## DATA
______________________________
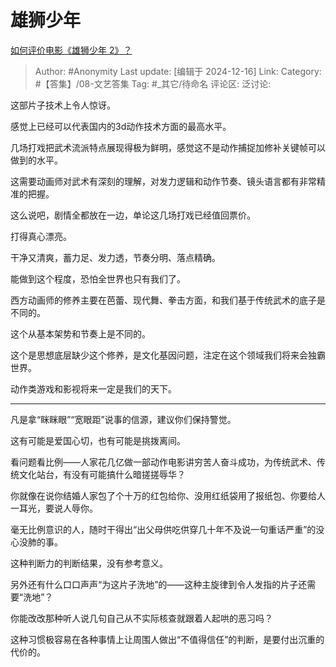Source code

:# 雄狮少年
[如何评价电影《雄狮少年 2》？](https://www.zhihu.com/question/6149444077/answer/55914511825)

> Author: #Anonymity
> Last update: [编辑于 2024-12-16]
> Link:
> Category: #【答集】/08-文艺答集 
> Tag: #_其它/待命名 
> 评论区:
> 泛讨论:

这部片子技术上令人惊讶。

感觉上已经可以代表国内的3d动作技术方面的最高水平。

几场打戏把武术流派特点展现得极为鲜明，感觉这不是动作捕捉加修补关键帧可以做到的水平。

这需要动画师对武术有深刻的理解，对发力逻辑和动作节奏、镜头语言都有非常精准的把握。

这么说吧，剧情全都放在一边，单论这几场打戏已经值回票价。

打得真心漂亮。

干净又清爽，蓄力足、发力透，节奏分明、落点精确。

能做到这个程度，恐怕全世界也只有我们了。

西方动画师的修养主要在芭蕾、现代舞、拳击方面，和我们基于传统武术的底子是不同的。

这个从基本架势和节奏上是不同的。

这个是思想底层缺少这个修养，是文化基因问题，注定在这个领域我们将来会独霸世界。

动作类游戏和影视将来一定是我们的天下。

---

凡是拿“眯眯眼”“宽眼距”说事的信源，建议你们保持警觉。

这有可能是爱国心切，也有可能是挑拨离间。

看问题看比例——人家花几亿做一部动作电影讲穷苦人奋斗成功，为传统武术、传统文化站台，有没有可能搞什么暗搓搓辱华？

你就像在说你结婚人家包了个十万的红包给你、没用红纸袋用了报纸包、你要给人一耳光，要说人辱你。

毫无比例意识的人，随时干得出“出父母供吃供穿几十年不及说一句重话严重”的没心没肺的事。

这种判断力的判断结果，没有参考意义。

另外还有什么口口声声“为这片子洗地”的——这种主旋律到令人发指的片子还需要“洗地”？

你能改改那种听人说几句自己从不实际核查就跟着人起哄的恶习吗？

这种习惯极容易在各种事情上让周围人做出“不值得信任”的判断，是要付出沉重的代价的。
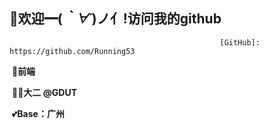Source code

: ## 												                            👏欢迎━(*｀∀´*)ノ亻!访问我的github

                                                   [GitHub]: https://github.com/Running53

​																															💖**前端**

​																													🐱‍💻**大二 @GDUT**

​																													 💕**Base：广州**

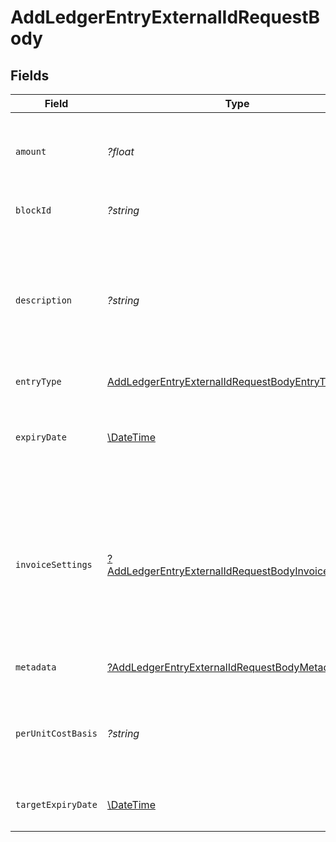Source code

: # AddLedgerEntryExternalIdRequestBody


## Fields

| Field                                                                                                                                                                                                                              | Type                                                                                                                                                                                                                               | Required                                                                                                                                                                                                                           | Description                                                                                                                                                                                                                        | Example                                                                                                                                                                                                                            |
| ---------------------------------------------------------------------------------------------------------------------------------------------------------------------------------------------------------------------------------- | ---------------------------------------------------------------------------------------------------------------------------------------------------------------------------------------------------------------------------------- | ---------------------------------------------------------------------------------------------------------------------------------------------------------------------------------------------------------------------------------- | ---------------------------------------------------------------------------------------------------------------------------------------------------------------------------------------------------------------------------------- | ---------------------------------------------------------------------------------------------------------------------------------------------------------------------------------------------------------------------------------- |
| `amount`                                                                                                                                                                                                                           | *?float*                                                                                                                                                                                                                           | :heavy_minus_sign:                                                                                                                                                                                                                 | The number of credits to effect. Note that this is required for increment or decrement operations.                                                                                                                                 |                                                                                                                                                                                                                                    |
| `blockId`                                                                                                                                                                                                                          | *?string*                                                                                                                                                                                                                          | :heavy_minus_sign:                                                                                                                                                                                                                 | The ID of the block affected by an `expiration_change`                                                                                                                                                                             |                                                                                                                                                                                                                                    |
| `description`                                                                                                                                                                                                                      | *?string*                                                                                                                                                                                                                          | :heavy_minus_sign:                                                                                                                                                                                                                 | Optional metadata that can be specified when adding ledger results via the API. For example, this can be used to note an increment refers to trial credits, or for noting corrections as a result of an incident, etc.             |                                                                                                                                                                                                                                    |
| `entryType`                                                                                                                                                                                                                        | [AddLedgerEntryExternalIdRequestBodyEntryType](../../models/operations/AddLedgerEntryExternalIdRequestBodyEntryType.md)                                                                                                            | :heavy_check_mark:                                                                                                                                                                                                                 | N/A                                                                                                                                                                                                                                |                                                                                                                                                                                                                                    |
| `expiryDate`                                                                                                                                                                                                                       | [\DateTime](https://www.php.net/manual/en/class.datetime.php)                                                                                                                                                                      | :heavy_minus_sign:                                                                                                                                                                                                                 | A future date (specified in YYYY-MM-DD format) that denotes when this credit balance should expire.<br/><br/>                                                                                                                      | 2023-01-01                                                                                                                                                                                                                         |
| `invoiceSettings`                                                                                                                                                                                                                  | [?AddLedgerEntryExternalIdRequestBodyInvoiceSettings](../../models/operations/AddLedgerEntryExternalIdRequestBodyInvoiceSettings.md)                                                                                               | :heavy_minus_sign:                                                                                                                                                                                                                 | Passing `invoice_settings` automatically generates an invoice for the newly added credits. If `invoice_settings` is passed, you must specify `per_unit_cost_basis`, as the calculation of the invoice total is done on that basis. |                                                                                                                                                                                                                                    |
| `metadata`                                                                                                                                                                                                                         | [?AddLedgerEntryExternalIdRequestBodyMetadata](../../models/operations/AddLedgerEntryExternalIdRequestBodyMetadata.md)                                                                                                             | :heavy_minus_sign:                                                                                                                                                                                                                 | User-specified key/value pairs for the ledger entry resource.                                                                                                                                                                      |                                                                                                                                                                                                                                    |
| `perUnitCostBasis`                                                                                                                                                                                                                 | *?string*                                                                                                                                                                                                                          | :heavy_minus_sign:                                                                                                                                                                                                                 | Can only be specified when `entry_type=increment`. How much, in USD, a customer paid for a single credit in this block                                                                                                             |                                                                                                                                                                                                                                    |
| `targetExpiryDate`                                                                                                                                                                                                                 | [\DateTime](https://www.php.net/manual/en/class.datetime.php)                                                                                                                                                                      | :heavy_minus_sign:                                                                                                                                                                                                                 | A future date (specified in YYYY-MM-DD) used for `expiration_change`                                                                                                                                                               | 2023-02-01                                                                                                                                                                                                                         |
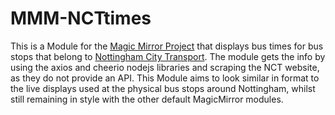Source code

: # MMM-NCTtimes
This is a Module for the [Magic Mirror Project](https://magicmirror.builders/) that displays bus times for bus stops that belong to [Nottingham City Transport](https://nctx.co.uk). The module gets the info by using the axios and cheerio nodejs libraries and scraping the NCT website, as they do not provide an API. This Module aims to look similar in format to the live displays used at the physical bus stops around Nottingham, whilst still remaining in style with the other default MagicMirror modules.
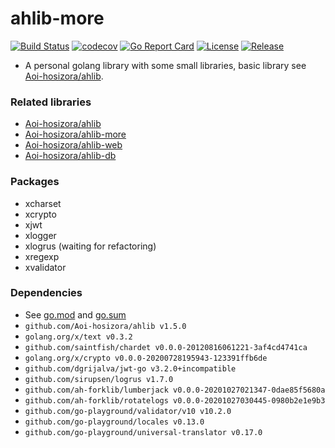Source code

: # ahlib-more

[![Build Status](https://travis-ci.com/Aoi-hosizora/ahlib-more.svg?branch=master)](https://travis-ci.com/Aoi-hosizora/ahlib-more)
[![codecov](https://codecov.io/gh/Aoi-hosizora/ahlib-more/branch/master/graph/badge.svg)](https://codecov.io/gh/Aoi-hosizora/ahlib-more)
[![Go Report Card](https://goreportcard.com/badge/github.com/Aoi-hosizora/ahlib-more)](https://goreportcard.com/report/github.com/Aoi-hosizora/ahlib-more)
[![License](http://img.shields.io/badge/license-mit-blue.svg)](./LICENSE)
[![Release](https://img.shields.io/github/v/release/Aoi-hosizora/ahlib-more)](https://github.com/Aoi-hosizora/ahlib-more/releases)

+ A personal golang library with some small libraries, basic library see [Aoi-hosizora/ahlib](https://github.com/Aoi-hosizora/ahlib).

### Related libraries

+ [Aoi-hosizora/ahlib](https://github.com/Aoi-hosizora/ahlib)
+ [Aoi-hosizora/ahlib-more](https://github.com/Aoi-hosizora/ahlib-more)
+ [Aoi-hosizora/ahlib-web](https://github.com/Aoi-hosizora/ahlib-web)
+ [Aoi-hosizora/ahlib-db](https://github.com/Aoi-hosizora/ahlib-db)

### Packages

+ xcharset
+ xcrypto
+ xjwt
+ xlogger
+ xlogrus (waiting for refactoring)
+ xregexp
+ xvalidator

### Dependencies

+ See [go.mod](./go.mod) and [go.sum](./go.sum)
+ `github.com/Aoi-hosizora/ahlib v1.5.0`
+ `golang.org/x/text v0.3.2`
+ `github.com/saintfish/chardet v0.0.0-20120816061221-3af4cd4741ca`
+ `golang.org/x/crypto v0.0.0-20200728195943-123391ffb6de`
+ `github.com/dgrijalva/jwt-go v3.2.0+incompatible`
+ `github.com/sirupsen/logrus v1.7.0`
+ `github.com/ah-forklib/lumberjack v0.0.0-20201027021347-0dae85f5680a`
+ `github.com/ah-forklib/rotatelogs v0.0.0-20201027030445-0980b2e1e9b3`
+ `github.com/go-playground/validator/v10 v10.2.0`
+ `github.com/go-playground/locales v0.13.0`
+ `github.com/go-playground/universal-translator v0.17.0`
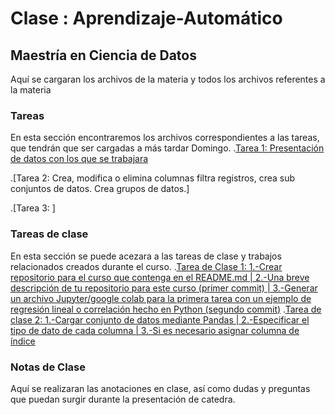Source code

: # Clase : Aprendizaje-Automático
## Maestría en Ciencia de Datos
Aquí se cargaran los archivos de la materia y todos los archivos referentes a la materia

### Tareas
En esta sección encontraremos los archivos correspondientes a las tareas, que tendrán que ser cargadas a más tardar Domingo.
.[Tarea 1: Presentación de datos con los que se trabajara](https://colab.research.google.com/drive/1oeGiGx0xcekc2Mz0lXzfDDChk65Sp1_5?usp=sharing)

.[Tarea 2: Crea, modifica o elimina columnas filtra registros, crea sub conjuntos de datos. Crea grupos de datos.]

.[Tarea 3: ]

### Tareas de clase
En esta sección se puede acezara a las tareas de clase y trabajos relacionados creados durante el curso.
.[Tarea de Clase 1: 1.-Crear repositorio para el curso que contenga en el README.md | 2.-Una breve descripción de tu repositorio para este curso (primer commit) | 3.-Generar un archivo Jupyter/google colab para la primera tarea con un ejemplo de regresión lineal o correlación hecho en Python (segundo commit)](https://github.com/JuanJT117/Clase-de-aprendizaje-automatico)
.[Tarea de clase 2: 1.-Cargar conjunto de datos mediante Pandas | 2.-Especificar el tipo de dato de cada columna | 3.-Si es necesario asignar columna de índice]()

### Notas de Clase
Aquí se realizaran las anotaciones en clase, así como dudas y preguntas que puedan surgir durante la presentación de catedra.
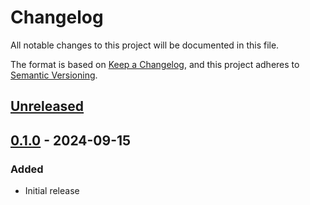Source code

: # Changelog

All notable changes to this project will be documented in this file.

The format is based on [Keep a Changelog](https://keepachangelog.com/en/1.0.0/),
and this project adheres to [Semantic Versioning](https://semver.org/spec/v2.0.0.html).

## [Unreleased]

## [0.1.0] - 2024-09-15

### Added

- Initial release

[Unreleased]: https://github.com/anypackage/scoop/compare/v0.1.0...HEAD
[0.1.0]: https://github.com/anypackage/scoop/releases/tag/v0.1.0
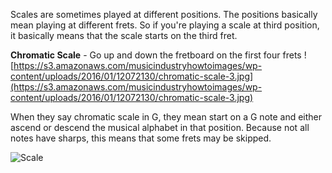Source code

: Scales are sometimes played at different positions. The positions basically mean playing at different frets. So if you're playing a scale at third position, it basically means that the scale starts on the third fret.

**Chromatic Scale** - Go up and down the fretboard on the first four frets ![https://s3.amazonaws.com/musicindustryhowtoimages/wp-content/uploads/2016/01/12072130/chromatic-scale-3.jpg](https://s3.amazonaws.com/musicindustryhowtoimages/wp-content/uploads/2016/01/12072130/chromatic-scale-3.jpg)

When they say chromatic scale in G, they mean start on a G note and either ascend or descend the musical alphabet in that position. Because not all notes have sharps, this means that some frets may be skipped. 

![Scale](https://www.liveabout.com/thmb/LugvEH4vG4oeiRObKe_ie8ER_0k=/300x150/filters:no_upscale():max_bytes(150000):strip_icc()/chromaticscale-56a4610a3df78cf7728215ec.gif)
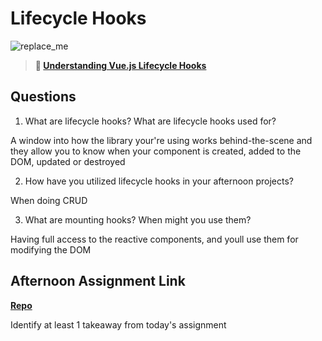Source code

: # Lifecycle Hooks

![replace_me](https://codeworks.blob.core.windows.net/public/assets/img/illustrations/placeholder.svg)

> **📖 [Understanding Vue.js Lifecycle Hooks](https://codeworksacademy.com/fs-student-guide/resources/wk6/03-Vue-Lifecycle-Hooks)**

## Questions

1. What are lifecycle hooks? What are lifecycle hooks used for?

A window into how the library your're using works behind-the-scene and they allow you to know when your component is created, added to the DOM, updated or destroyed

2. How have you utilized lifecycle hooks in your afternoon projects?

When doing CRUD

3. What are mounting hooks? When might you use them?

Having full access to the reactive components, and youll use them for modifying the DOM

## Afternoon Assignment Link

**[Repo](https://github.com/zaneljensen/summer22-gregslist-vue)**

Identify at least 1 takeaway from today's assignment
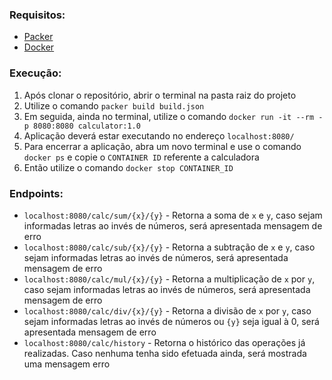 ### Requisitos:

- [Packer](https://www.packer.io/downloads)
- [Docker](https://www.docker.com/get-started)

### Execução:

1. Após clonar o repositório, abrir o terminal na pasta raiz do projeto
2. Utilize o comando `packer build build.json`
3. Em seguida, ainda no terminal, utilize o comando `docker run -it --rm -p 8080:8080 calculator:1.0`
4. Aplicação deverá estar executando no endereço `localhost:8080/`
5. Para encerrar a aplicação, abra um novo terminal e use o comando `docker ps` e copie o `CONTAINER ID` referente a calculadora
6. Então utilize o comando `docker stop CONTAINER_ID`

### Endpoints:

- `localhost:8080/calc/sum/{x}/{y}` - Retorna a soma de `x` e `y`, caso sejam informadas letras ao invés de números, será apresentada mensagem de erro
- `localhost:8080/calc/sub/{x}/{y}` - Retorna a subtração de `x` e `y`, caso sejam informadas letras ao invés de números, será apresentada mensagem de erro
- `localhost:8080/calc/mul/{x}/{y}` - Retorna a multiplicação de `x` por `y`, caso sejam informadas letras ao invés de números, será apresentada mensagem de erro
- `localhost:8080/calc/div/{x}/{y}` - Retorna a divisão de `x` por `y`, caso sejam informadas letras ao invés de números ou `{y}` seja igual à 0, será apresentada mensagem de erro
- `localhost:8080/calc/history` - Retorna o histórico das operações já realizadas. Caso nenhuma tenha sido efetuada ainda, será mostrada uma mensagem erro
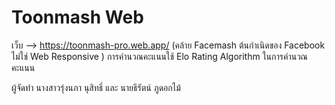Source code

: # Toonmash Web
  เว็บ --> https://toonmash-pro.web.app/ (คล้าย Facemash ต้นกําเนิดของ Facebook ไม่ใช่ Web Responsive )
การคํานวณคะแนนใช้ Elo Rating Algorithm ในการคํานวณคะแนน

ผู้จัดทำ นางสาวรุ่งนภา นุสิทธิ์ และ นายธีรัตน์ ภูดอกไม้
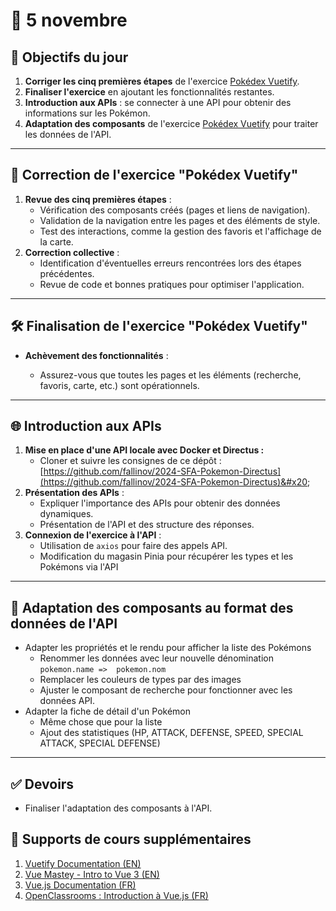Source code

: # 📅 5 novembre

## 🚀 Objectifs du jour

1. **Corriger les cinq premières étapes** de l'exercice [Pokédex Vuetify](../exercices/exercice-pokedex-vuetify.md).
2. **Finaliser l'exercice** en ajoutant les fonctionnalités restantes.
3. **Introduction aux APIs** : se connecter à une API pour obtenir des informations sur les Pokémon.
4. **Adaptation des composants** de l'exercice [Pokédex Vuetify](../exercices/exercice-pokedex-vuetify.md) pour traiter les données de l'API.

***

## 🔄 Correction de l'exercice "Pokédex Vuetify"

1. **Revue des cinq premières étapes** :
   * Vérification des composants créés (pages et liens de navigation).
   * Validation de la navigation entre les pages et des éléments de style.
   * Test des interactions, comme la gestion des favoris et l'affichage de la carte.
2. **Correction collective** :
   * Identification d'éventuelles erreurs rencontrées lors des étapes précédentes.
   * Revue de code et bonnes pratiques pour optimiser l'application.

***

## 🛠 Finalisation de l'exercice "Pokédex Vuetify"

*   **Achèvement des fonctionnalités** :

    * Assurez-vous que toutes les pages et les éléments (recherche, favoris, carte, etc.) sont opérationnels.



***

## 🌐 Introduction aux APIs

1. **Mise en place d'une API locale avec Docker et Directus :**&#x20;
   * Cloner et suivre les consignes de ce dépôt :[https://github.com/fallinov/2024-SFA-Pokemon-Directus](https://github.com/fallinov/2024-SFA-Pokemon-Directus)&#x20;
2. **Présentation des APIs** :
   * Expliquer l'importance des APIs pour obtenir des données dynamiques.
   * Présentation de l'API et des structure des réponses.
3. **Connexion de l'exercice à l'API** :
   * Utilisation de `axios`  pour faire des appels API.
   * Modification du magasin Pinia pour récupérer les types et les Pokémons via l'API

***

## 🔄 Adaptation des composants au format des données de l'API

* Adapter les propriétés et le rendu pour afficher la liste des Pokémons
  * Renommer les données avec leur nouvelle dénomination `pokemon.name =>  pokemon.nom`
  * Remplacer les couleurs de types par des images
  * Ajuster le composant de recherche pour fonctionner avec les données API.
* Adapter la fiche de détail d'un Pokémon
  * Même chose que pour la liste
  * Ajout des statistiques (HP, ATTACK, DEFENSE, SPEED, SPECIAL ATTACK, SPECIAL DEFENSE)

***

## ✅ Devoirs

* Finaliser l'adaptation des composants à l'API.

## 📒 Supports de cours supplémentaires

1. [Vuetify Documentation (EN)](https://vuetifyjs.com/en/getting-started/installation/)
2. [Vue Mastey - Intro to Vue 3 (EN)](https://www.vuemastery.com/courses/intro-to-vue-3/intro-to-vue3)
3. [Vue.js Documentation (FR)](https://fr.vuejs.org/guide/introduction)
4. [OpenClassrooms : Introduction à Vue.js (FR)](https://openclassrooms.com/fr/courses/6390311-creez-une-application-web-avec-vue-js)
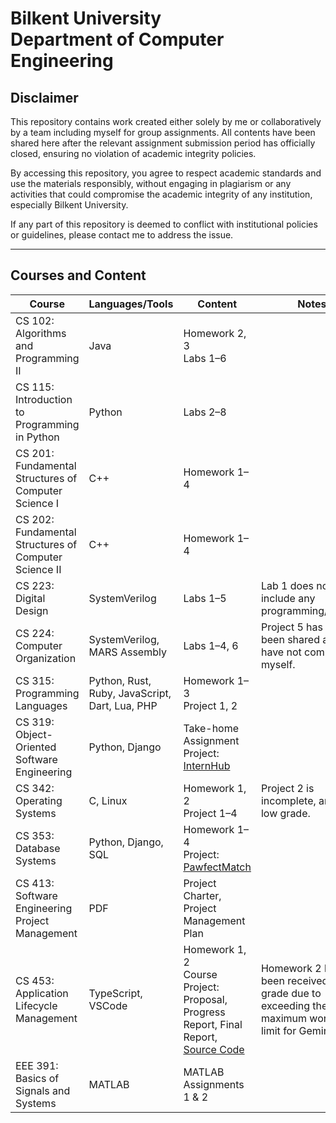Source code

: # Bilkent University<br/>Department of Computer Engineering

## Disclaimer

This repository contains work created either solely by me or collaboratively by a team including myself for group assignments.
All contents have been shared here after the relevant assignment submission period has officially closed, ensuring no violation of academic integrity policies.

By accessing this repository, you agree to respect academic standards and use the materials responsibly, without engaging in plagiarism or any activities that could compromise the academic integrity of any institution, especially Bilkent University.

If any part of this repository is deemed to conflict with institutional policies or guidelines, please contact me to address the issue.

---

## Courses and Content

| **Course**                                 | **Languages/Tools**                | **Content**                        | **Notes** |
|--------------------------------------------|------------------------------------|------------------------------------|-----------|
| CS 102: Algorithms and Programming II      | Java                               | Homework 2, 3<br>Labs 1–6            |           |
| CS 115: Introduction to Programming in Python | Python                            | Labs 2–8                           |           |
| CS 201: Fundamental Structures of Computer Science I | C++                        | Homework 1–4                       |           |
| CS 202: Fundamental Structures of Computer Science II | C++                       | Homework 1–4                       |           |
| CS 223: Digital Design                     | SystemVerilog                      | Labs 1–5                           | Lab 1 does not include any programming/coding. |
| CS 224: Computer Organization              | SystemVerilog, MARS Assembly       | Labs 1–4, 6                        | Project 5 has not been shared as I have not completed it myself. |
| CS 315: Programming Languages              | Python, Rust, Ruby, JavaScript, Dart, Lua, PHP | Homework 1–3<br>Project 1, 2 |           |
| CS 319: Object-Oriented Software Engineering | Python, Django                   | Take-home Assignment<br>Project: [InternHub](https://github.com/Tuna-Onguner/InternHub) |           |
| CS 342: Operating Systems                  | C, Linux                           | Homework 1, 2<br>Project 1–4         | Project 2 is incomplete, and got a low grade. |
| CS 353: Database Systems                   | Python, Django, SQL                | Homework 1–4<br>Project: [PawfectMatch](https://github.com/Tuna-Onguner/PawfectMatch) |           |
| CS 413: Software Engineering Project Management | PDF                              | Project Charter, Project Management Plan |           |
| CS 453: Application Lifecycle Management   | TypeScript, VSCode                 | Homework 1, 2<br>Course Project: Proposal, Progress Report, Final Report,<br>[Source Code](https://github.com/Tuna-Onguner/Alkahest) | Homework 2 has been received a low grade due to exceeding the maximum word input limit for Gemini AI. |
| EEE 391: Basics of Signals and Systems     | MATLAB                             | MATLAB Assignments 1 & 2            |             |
______________________________
## EXERCISE
Pick out each line in the entries above that contains the string "axios", and copy those lines. Case matters.

## RESPONSE TO THE EXERCISE
This is a Module for the [Magic Mirror Project](https://magicmirror.builders/) that displays bus times for bus stops that belong to [Nottingham City Transport](https://nctx.co.uk). The module gets the info by using the axios and cheerio nodejs libraries and scraping the NCT website, as they do not provide an API. This Module aims to look similar in format to the live displays used at the physical bus stops around Nottingham, whilst still remaining in style with the other default MagicMirror modules.
   * Utilisation de `axios`  pour faire des appels API.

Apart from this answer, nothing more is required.